Collected data entries

————

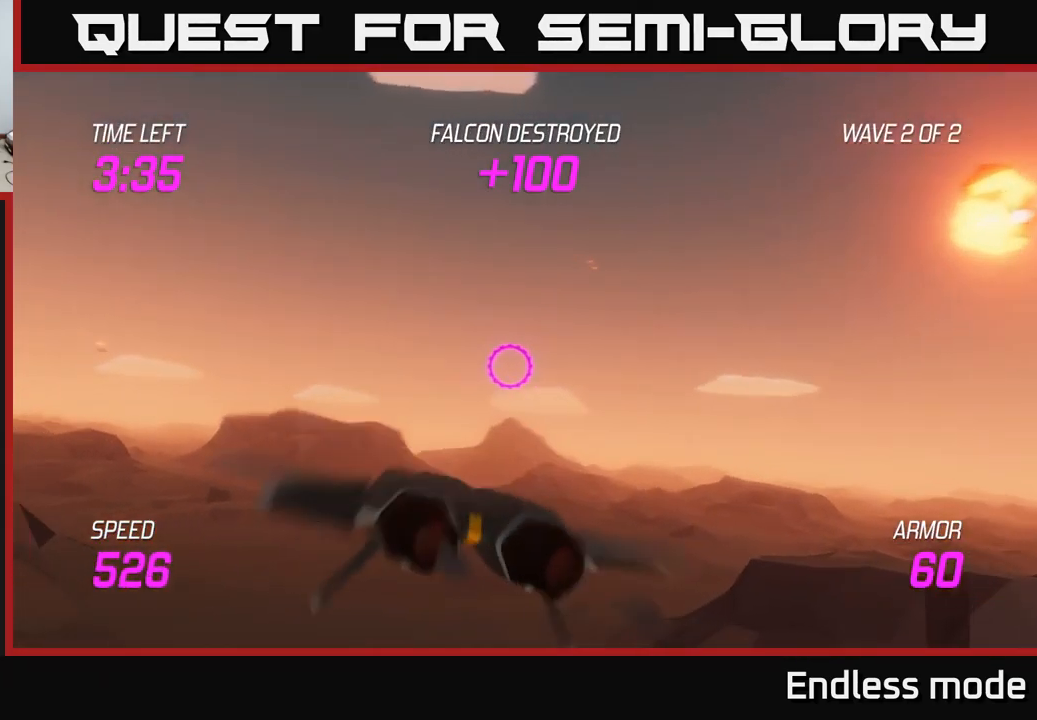
{"buttons": [], "left_stick": "left", "right_stick": "center", "events": []}
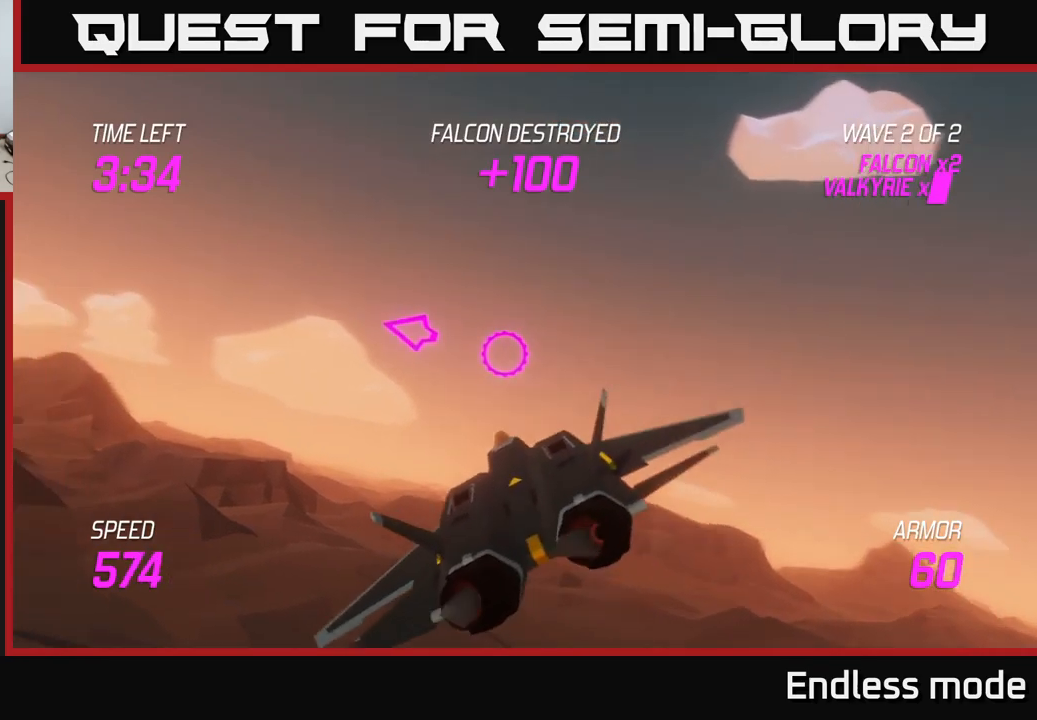
{"buttons": ["L2"], "left_stick": "left", "right_stick": "center", "events": [[117, "L2", "down"]]}
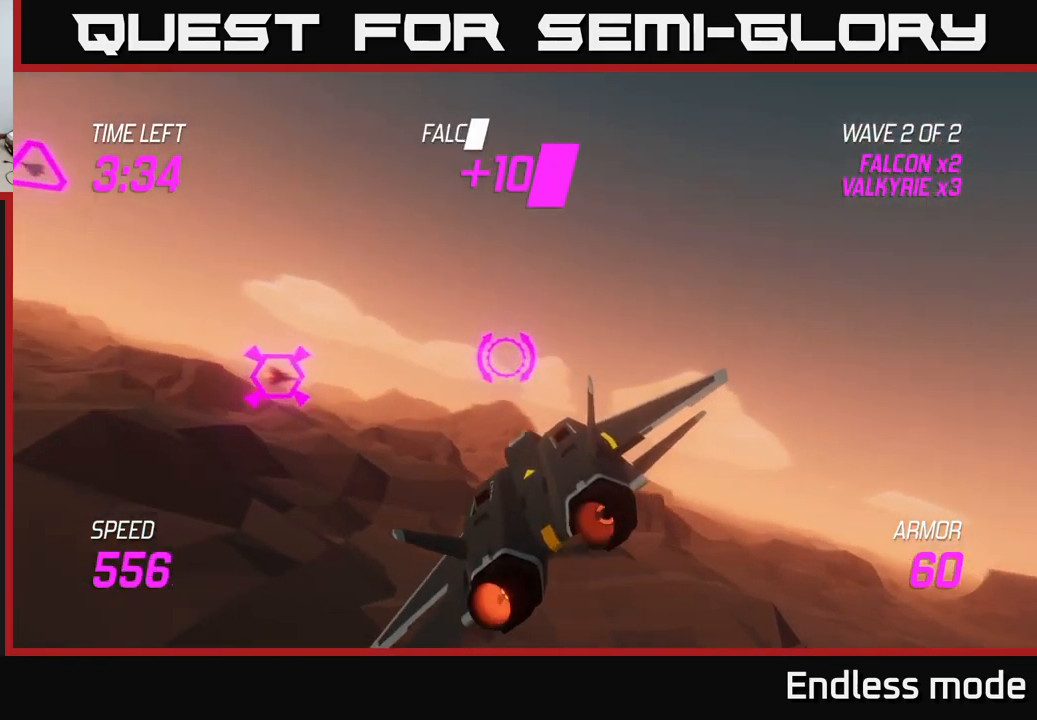
{"buttons": ["L2"], "left_stick": "right", "right_stick": "center", "events": [[200, "L2", "up"], [267, "left_stick", "right"], [383, "L2", "down"]]}
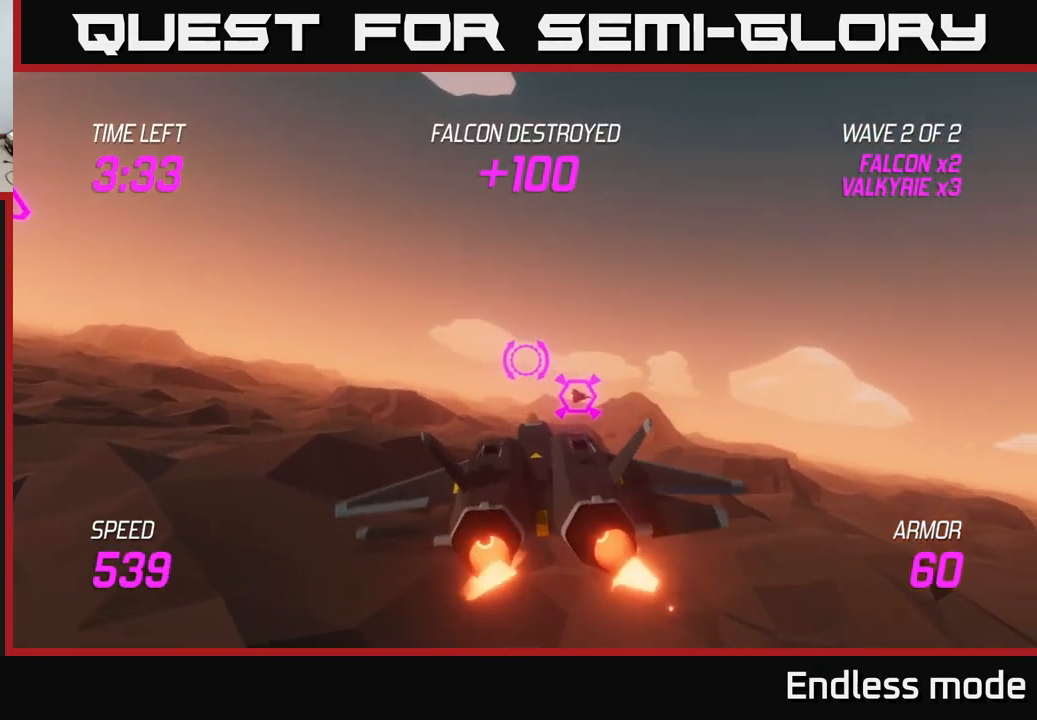
{"buttons": [], "left_stick": "right", "right_stick": "center", "events": [[67, "L2", "up"]]}
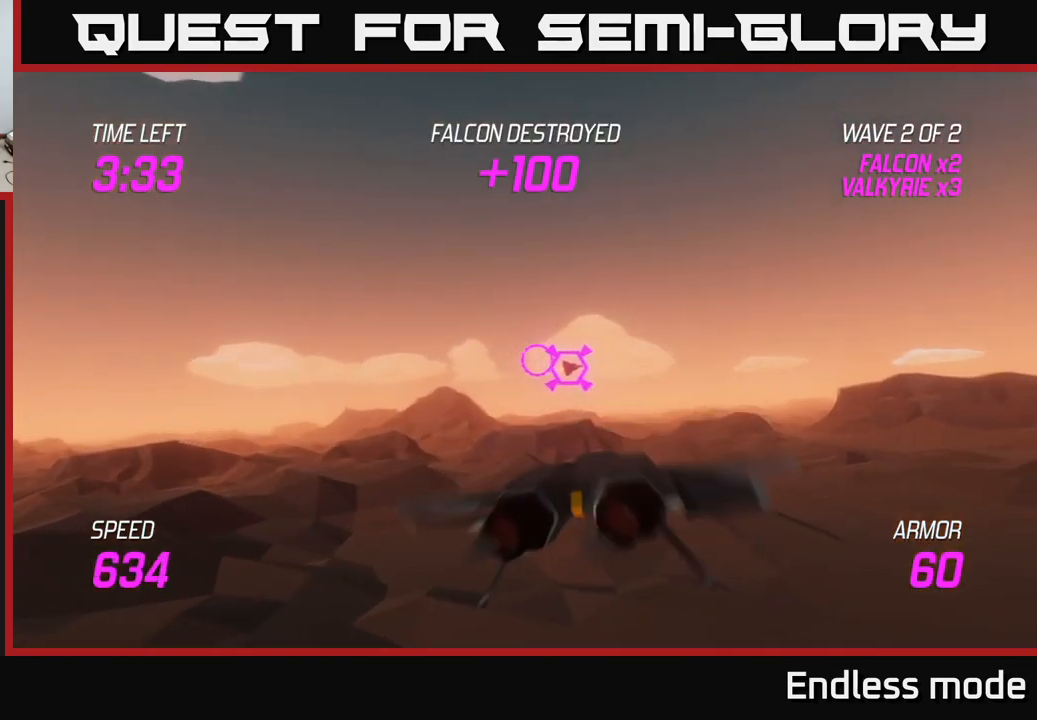
{"buttons": ["R2"], "left_stick": "up-right", "right_stick": "center", "events": [[217, "left_stick", "up-right"], [483, "R2", "down"]]}
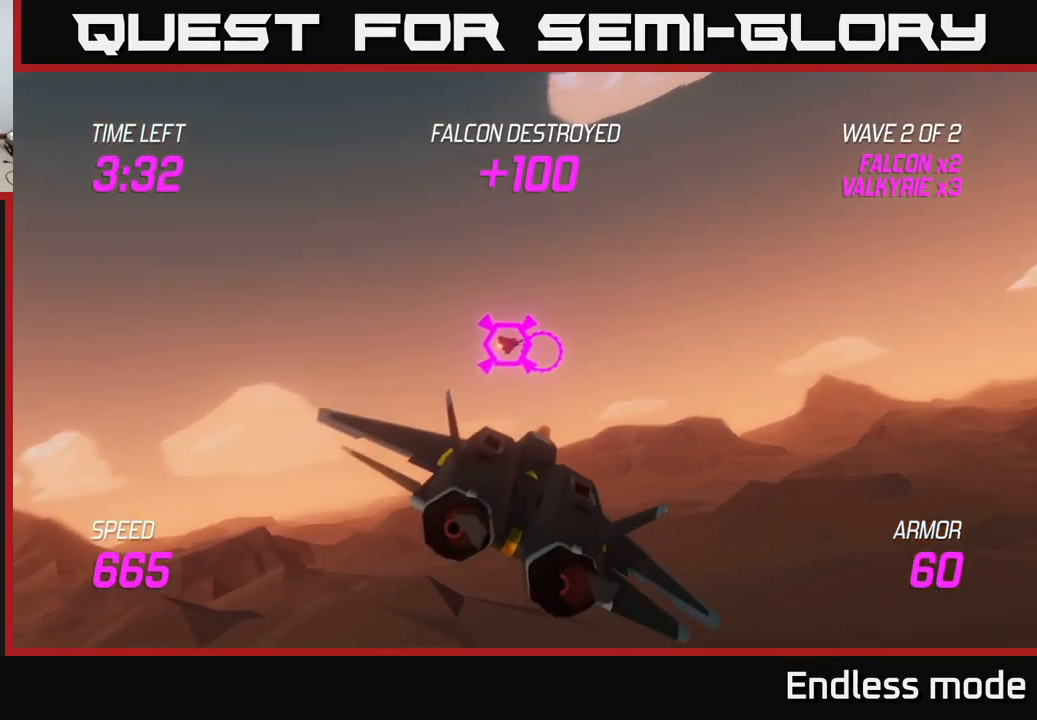
{"buttons": [], "left_stick": "right", "right_stick": "center", "events": [[67, "R2", "up"], [150, "R2", "down"], [233, "left_stick", "right"], [283, "R2", "up"]]}
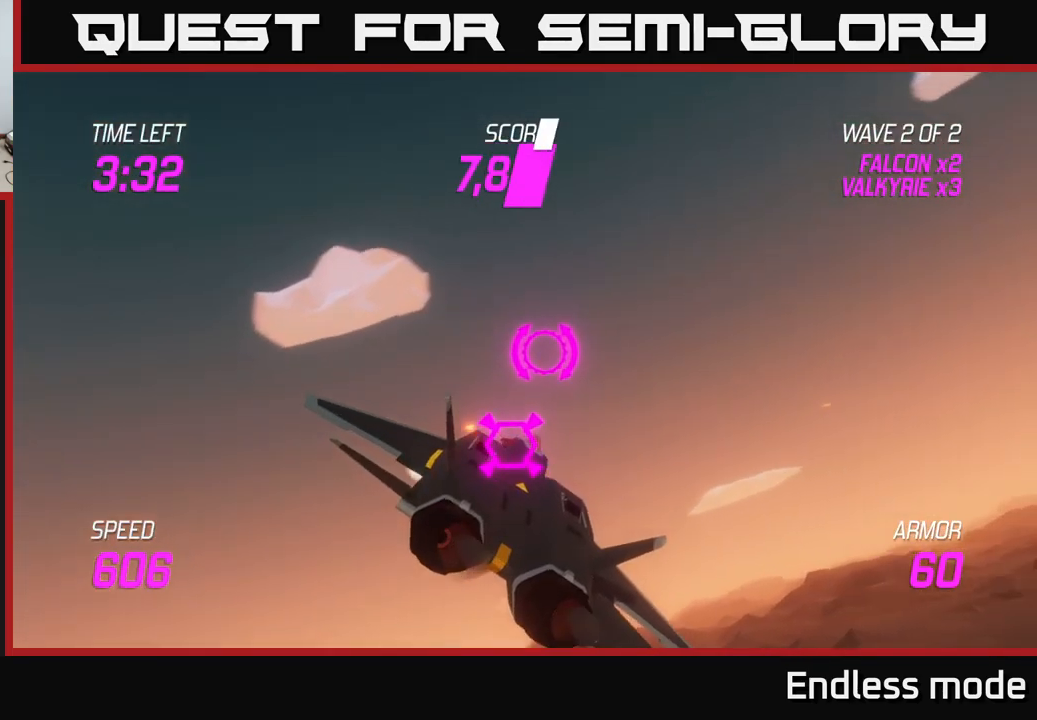
{"buttons": ["R2"], "left_stick": "up-right", "right_stick": "center", "events": [[300, "R2", "down"], [300, "left_stick", "up-right"], [417, "R2", "up"], [483, "R2", "down"]]}
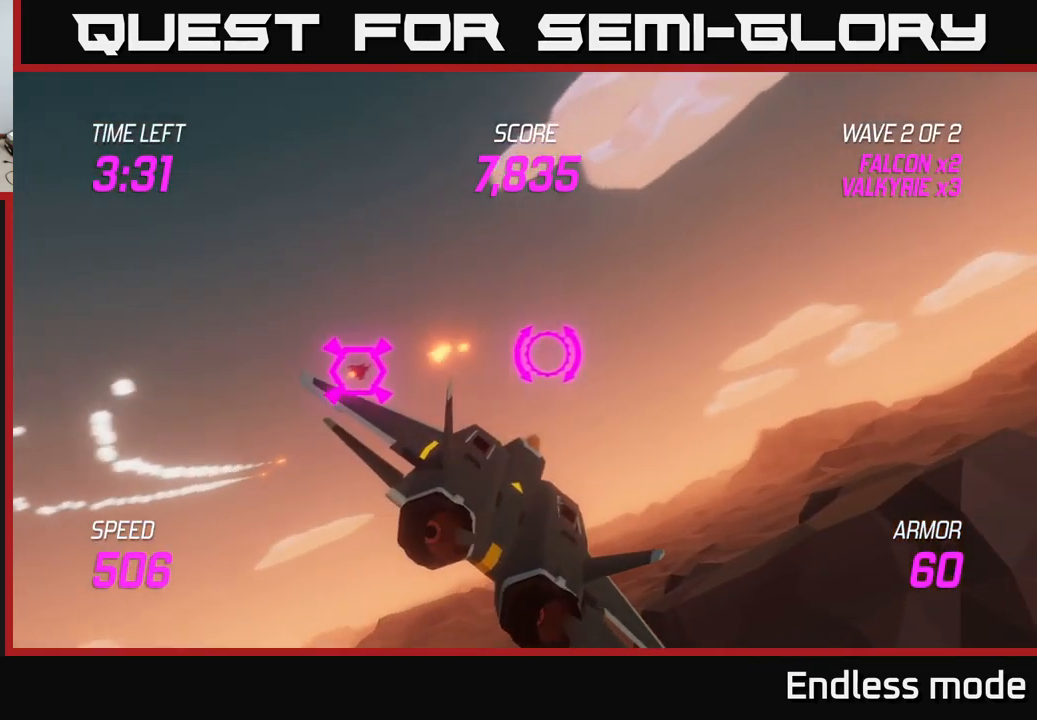
{"buttons": ["R2"], "left_stick": "right", "right_stick": "center", "events": [[33, "left_stick", "up"], [117, "R2", "up"], [200, "R2", "down"], [217, "left_stick", "right"], [267, "left_stick", "down-right"], [317, "R2", "up"], [383, "R2", "down"], [383, "left_stick", "right"]]}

————

# Task directions:
Write out the records above exactly as they appear, leaving out any pictures.

# Exercise solution:
{"buttons": [], "left_stick": "left", "right_stick": "center", "events": []}
{"buttons": ["L2"], "left_stick": "left", "right_stick": "center", "events": [[117, "L2", "down"]]}
{"buttons": ["L2"], "left_stick": "right", "right_stick": "center", "events": [[200, "L2", "up"], [267, "left_stick", "right"], [383, "L2", "down"]]}
{"buttons": [], "left_stick": "right", "right_stick": "center", "events": [[67, "L2", "up"]]}
{"buttons": ["R2"], "left_stick": "up-right", "right_stick": "center", "events": [[217, "left_stick", "up-right"], [483, "R2", "down"]]}
{"buttons": [], "left_stick": "right", "right_stick": "center", "events": [[67, "R2", "up"], [150, "R2", "down"], [233, "left_stick", "right"], [283, "R2", "up"]]}
{"buttons": ["R2"], "left_stick": "up-right", "right_stick": "center", "events": [[300, "R2", "down"], [300, "left_stick", "up-right"], [417, "R2", "up"], [483, "R2", "down"]]}
{"buttons": ["R2"], "left_stick": "right", "right_stick": "center", "events": [[33, "left_stick", "up"], [117, "R2", "up"], [200, "R2", "down"], [217, "left_stick", "right"], [267, "left_stick", "down-right"], [317, "R2", "up"], [383, "R2", "down"], [383, "left_stick", "right"]]}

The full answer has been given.